**TEXT**
+ + + + + + +

Man könnte meinen, zur Eurokrise gäbe es nichts, was noch nicht gesagt wurde und fast nichts, was noch nicht von jedem gesagt wurde. Doch es gibt einen wichtigen Punkt, der in all den Diskussionen bislang unterbelichtet geblieben ist: die wirtschaftspolitische Eigenverantwortung der Krisenländer.

Worum geht es: Viel Energie wird darauf verwendet, für die Länder, die auf die Rettungsschirme zugreifen wollen, angemessene Auflagen zu formulieren. Mindestens ebenso viel Energie wird in den Empfängerländern darauf verwendet, diese Auflagen möglichst erträglich zu halten, zeitlich zu strecken und an der einen oder anderen Stelle vielleicht auch zu umgehen. Im Ergebnis sind beide Seiten unzufrieden. Die Geberländer fürchten, ihre Hilfsmittel könnten in Fässern ohne Boden verschwinden, und die Nehmerländer fürchten, zu harte Auflagen erfüllen zu müssen, die sie letztlich politisch gar nicht durchsetzen können.

+ + + + + + +

**DATENSÄTZE**
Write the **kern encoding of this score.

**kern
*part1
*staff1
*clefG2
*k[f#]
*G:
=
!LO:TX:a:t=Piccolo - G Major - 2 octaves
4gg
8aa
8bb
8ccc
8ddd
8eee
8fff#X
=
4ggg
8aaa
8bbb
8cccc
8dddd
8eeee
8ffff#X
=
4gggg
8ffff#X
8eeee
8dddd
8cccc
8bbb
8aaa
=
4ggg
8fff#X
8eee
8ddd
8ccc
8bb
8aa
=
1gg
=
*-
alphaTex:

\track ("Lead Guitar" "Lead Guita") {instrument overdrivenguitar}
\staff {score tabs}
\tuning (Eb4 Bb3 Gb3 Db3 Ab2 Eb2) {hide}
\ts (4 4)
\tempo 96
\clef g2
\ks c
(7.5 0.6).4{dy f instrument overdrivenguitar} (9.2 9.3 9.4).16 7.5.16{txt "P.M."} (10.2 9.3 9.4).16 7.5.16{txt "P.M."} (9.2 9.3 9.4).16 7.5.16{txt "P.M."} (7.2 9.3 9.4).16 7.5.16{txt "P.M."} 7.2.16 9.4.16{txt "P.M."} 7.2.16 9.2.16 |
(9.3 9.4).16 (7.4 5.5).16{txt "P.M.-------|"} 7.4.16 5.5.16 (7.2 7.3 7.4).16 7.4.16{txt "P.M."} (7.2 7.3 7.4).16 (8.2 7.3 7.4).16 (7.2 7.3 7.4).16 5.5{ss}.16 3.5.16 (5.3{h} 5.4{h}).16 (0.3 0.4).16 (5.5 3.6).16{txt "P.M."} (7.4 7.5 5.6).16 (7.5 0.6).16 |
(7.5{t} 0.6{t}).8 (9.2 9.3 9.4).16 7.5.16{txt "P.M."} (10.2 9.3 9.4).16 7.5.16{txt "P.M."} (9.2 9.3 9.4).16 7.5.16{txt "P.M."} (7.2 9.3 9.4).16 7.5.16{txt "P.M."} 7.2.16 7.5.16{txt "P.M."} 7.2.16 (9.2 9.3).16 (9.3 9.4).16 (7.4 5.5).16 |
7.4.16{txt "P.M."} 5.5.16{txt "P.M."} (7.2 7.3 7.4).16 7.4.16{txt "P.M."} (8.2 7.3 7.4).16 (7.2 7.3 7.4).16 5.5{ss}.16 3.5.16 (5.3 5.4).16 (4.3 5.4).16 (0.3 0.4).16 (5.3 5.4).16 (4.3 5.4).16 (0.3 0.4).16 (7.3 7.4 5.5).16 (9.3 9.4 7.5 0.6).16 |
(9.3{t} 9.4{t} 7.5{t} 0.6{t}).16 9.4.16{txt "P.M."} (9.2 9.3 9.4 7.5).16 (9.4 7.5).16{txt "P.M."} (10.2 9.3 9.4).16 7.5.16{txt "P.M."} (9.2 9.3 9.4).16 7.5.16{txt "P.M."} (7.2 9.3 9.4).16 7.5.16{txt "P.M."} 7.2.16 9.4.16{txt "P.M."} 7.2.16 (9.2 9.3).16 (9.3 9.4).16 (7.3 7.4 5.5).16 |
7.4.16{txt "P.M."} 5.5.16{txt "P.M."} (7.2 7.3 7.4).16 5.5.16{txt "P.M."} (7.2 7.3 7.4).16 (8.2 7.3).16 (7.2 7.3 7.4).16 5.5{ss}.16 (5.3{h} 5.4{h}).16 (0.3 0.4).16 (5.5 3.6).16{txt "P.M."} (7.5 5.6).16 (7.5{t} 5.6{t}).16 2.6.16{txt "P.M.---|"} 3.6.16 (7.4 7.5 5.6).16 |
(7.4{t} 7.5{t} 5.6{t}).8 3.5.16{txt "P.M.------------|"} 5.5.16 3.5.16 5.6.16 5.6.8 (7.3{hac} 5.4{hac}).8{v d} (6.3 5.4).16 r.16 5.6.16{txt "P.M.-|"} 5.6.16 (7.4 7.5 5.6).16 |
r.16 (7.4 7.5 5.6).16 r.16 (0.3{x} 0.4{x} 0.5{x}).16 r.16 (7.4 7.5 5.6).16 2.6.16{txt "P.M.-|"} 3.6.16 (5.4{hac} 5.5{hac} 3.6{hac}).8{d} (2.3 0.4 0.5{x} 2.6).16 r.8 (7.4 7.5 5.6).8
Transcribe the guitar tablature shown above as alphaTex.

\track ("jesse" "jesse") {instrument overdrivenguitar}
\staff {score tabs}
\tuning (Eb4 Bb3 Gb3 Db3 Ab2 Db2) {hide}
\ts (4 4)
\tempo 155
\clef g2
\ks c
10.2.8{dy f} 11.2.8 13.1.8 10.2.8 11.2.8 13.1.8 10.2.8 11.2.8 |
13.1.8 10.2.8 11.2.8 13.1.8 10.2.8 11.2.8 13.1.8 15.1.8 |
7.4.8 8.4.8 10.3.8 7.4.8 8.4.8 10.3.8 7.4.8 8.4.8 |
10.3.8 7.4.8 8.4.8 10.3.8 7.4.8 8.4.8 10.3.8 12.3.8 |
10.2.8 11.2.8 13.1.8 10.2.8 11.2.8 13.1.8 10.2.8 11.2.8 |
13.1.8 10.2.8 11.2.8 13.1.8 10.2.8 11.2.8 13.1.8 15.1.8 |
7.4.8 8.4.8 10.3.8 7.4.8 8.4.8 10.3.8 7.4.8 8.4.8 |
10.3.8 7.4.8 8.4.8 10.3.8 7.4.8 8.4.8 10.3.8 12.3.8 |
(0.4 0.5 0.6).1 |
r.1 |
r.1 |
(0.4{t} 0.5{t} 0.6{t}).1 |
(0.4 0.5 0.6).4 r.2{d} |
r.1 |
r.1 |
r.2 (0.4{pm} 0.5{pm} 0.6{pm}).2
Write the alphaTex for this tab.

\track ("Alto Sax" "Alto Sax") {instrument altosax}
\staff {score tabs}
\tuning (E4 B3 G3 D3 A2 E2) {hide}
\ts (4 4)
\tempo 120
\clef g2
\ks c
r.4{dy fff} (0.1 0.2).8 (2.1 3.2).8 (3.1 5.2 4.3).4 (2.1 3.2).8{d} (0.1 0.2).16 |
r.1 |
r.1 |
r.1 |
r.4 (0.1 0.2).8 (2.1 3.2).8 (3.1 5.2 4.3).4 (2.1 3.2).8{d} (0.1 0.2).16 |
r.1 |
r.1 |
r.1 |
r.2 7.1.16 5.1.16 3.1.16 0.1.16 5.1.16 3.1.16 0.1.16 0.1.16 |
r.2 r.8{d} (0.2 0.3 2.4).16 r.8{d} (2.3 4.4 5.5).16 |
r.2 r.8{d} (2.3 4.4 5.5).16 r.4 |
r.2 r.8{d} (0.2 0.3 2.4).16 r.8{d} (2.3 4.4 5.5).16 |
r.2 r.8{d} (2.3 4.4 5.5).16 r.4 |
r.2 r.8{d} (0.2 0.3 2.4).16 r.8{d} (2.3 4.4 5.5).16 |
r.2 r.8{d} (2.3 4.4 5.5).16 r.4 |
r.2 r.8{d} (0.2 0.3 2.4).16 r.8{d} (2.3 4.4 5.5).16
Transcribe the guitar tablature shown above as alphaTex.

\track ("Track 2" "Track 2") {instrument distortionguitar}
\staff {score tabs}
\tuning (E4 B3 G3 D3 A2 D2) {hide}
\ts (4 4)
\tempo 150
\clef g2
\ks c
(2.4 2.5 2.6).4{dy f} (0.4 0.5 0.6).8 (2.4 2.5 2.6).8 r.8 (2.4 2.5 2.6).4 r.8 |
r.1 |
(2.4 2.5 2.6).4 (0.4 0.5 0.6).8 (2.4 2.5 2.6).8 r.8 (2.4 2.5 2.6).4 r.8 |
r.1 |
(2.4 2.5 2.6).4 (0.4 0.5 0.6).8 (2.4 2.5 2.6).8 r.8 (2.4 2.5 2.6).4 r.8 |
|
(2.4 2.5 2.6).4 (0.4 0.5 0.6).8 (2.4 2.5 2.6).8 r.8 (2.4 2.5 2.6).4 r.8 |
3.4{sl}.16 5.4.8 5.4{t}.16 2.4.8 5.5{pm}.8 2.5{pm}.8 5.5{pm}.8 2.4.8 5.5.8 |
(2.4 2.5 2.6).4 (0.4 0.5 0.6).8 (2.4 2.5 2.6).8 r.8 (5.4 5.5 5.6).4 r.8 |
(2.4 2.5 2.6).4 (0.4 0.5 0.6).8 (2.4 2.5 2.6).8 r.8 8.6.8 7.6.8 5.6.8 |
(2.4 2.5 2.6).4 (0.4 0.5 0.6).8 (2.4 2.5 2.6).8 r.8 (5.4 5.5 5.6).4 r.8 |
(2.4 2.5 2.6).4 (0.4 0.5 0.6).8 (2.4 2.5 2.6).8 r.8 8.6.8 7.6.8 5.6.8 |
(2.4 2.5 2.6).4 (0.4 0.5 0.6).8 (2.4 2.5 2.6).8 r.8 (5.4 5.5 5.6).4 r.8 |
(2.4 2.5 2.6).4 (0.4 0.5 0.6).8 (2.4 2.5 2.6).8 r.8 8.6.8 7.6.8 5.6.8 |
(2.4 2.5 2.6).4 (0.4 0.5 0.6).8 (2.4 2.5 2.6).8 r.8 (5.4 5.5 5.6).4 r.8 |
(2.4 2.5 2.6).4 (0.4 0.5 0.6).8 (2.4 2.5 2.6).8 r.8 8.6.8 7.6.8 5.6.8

+ + + + + + +

Führen Sie den Text über die Eurokrise im Anschluss an seinen letzten Satz weiter. Die Datensätze sind eigenständiges Material und gehören nicht zum Text über die Eurokrise.

**LÖSUNG**
Doch nicht nur zwischen Geber- und Nehmerländern - auch innerhalb der jeweiligen Länder reißen die Diskussionen um die Rettungspakete Gräben auf. So streiten in Deutschland die Parteien darüber, ob die gewährten Bürgschaften und Garantien zu knauserig oder zu großzügig bemessen seien. Auch die Frage, welche Auflagen man den Empfängerländern vorschreiben soll, ist heiß umstritten, da manche meinen, strikte Sparauflagen würden die Konjunktur in den Krisenländern endgültig abwürgen, während andere den Standpunkt vertreten, der Reformwille in den Krisenländern lasse immer noch zu wünschen übrig und die Auflagen müssten eher verschärft als gelockert werden. Analoge Diskussionen gibt es in der Slowakei und in Finnland, ansatzweise auch in Österreich und den Niederlanden.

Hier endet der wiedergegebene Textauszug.